Title

Nursing Faculty Reports of their Intention to Design Instruction to Support Student Learning in Community College Classrooms

Document Type

Dissertation

Publication Date

2016

Abstract

The purpose of this exploratory case study was to describe community college nursing faculty members' reports of their intention to design instruction to support learning for a broad range of students in their classrooms. Specifically, Ajzen's (1985) Theory of Planned Behavior (TPB) was the conceptual framework used to analyze nursing faculty members' reports of their attitudes, normative beliefs, and control beliefs related to the three Universal Design for Learning (CAST, 2011) principles. Ajzen theorized that individuals base their behaviors on intention and intentions are based on the individuals' attitudes toward the behavior, their perceptions of how others wanted them to perform the behavior, and their behavioral control to perform the behavior. A two-method approach was used to answer the research questions. Study volunteers were e-mailed an internet based survey. The survey participants were also asked to participate in a telephone interview. Twenty-eight faculty members from community colleges in Connecticut completed the survey eight of whom volunteered to participate in a telephone interview. Procedures associated with quantitative and qualitative research were used to analyze the data, which consisted of survey data and verbatim transcripts of the telephone interviews. This analysis yielded 40 findings. Conclusions were drawn and recommendations for practice and future research were generated. Study participants' reports of their intention to use design instruction based on the UDL strategies reflected positive attitudes from the faculty. The effect of social norms from peers and others were also positive. Lastly, the participants indicated that they believed they had the control to use the strategies and the confidence to do so.

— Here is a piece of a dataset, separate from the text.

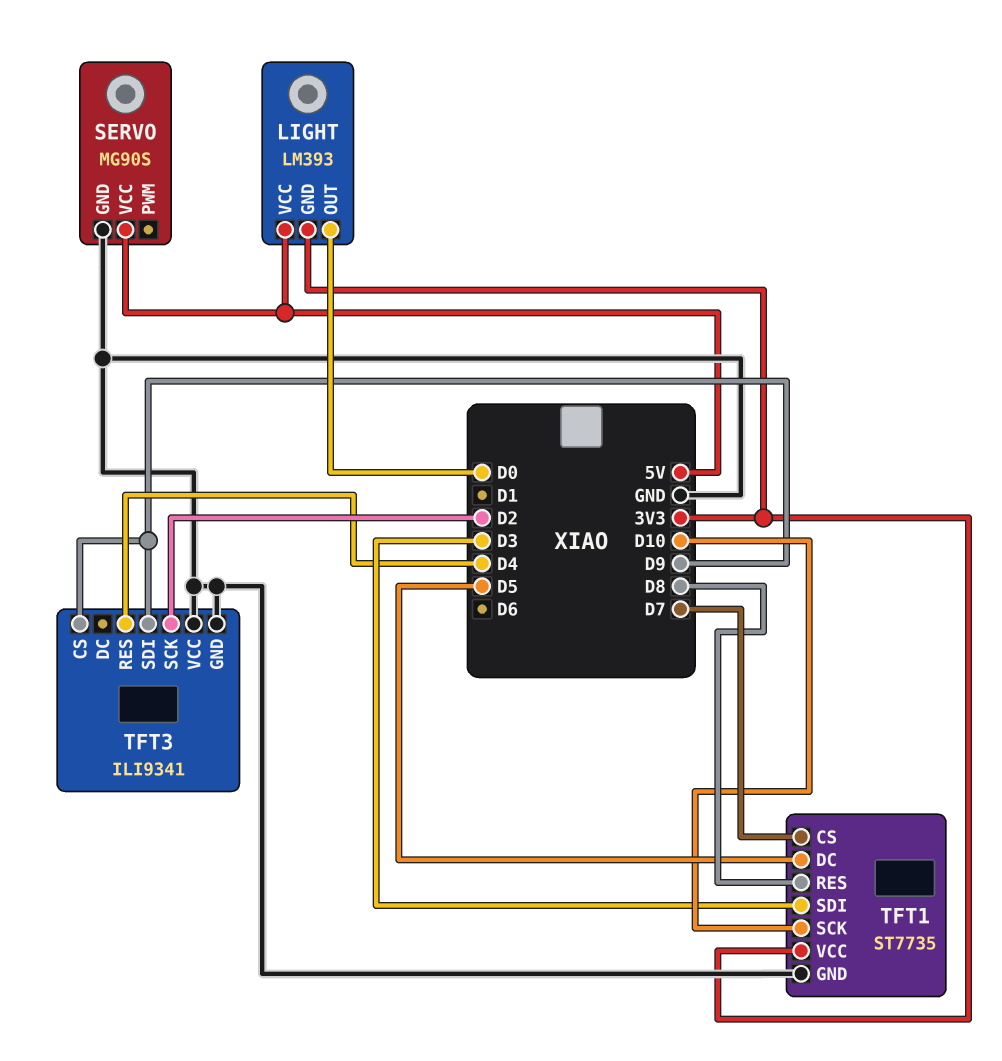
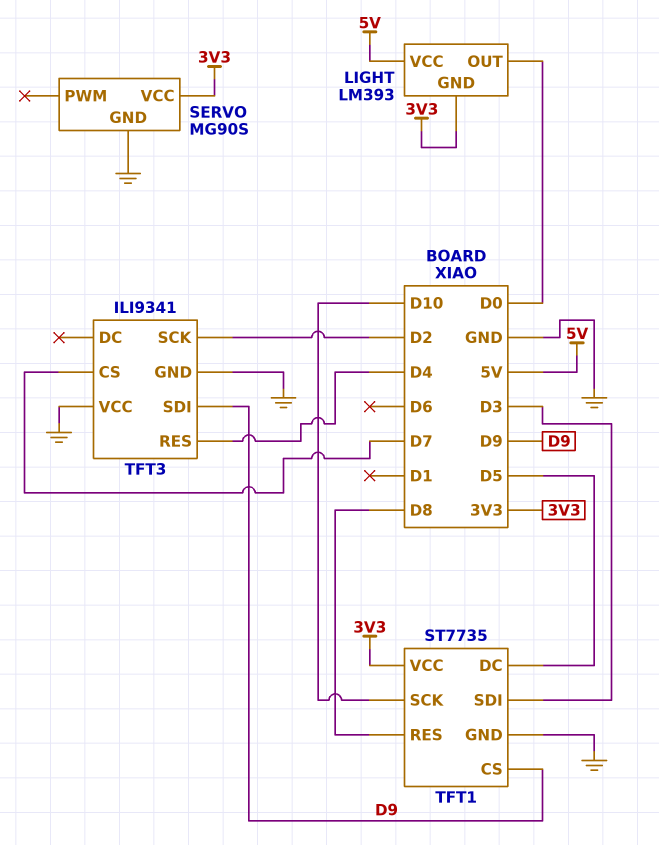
SERVO pin VCC: 5V -> 3V3
TFT1 pin CS: D7 -> D9
TFT3 pin CS: D9 -> D7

According to Ajzen's (1985) TPB, behavior follows intention, which suggests that study participants would be inclined to use the UDL strategies that support learning for a broad range of students in the community college classroom.

Comments

ProQuest Number: 10165620

Dissertation for the degree of Doctor of Education in the Department of Educational Leadership, College of Education, Nursing, and Health Professions, University of Hartford.